Uranium was one of the best-performing commodities in 2015, but it has been pretty weak so far in 2016. Which is bad news for Cameco Corporation (NYSE:CCJ), the world's largest publicly traded uranium miner. But that doesn't mean you should run for the hills, because the future could still be bright. In fact, here are the three biggest opportunities for Cameco Corporation.
The primary use for uranium is to fuel nuclear power plants. And that's opportunity No. 1, with a big exclamation mark. Between 2013 and 2035, global energy consumption is expected to grow by nearly 60%. There's a lot underpinning that, but growing demand is largely coming from developing nations.
Nuclear power looks like it will be a key part of the picture for some of the largest and most populous developing nations as they try to meet their residents' demands for electricity. For example, China has 21 reactors under construction, and India has six. In total, there are 60 nuclear power plants in some stage of construction around the world today. So, even though there's talk of power plants shutting down in some developed markets, don't lose sight of the bigger picture.
Supply and demand
The next big opportunity is that there's an oversupply of uranium pressuring prices today. While you may think that's a negative (it is today), it's also a long-term positive. With all the new power plant construction, supply and demand will eventually even out. That will help firm up uranium prices.
However, while the industry is waiting for that to happen, some miners are reacting by pulling in their horns because of low prices. For example, Cameco is planning to reduce capital spending by 30% this year; it came in roughly 7% below its original budget last year. In fact, the company's planned exploration spending is less than half what it was in 2012, when uranium prices were higher. That's good for today, since the cutbacks will help align Cameco's business with the current environment, but there's a long-term impact.
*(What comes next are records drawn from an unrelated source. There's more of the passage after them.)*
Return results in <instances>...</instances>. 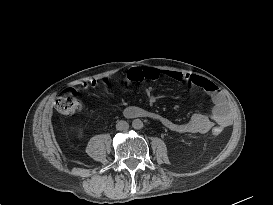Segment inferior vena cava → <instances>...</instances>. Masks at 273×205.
I'll return each instance as SVG.
<instances>
[{
  "label": "inferior vena cava",
  "mask_w": 273,
  "mask_h": 205,
  "mask_svg": "<svg viewBox=\"0 0 273 205\" xmlns=\"http://www.w3.org/2000/svg\"><path fill=\"white\" fill-rule=\"evenodd\" d=\"M129 128V124L126 121H118L116 124V129L119 131H126Z\"/></svg>",
  "instance_id": "obj_1"
}]
</instances>
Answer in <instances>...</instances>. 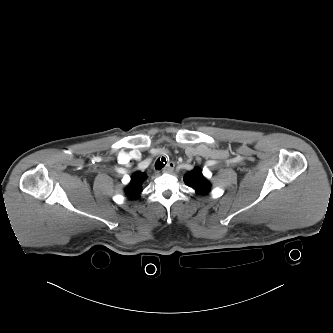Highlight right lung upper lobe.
Listing matches in <instances>:
<instances>
[{"label": "right lung upper lobe", "instance_id": "right-lung-upper-lobe-1", "mask_svg": "<svg viewBox=\"0 0 333 333\" xmlns=\"http://www.w3.org/2000/svg\"><path fill=\"white\" fill-rule=\"evenodd\" d=\"M147 178L145 173L137 171L131 177V181L128 186L125 188V194L130 199H138L142 192V184Z\"/></svg>", "mask_w": 333, "mask_h": 333}]
</instances>
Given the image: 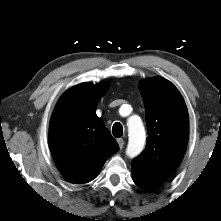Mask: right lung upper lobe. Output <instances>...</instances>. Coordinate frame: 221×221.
I'll use <instances>...</instances> for the list:
<instances>
[{
  "mask_svg": "<svg viewBox=\"0 0 221 221\" xmlns=\"http://www.w3.org/2000/svg\"><path fill=\"white\" fill-rule=\"evenodd\" d=\"M108 85L82 83L68 89L51 117L49 143L55 163L75 183L93 180L105 161L119 150L96 106Z\"/></svg>",
  "mask_w": 221,
  "mask_h": 221,
  "instance_id": "cb5924a9",
  "label": "right lung upper lobe"
}]
</instances>
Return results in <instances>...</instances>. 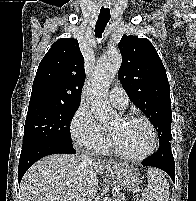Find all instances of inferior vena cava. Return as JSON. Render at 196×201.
<instances>
[{"label":"inferior vena cava","instance_id":"obj_1","mask_svg":"<svg viewBox=\"0 0 196 201\" xmlns=\"http://www.w3.org/2000/svg\"><path fill=\"white\" fill-rule=\"evenodd\" d=\"M81 159L84 161H91V158L89 157L87 153H82Z\"/></svg>","mask_w":196,"mask_h":201}]
</instances>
When demand catches up to supply, there may not be enough uranium to go around. There's no way to tell exactly when the gap between supply and demand will close, but over the next 10 years or so, the picture starts to look tough for uranium users. According to Cameco, 10% of projected demand will have to be filled with new supply, but there's a problem if miners like Cameco aren't spending to meet that future demand because of low uranium prices. So, there's a big potential catalyst for uranium prices out there once all of the power plant construction taking place starts to push demand higher.
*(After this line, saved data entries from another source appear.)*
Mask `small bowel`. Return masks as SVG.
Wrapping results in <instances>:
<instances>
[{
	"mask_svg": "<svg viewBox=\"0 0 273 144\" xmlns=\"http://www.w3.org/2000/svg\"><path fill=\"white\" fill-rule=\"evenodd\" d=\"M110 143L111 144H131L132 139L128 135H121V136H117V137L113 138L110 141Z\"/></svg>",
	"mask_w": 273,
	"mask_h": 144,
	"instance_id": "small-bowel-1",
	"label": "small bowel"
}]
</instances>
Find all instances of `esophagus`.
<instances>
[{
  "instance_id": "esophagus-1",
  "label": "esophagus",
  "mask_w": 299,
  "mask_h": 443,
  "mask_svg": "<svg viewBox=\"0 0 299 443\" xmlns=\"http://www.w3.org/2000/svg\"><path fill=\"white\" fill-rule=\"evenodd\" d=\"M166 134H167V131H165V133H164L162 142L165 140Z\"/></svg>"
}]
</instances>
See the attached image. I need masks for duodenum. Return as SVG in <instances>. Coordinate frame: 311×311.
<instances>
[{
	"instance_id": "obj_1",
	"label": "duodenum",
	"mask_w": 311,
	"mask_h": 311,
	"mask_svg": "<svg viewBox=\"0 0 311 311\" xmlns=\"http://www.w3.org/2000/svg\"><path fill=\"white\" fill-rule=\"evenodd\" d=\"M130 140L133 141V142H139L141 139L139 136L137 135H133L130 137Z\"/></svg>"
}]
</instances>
Cameco is ready for that demand when prices do start rising. It has around 400 million pounds of proven and probable reserves, and another 700 million pounds of reserves that it believes it can tap in the future. That 700 million pounds falls into less-certain reserve categories largely because the company hasn't tried to dig it up yet. But as demand comes on and prices head higher, Cameco will be able to go after that uranium.
Oversupply is bad for today, but rising demand and companies like Cameco cutting back on development should sow the seeds for the next upturn. And Cameco is ready for it.
There's uranium demand brewing in the future because of nuclear power plant construction. And it doesn't look like there's enough spending taking place to meet that demand. Put together, those facts are setting the foundation for higher prices down the line. The problem, then, is to get from here to there.
That's where the third big opportunity comes in. Cameco is financially strong enough to get through this downturn. There's no question it's been tough -- Cameco's bottom line has fallen from over a dollar per share as recently as 2011 to just $0.16 a share in 2015. The company has lost around $0.15 through the first half of 2016, largely because of an impairment charge, so things remain difficult. But analysts are still expecting the company to remain profitable for the full year. Taken as a whole, however, Cameco appears to be at least holding its own on the earnings front despite the difficult market it's facing.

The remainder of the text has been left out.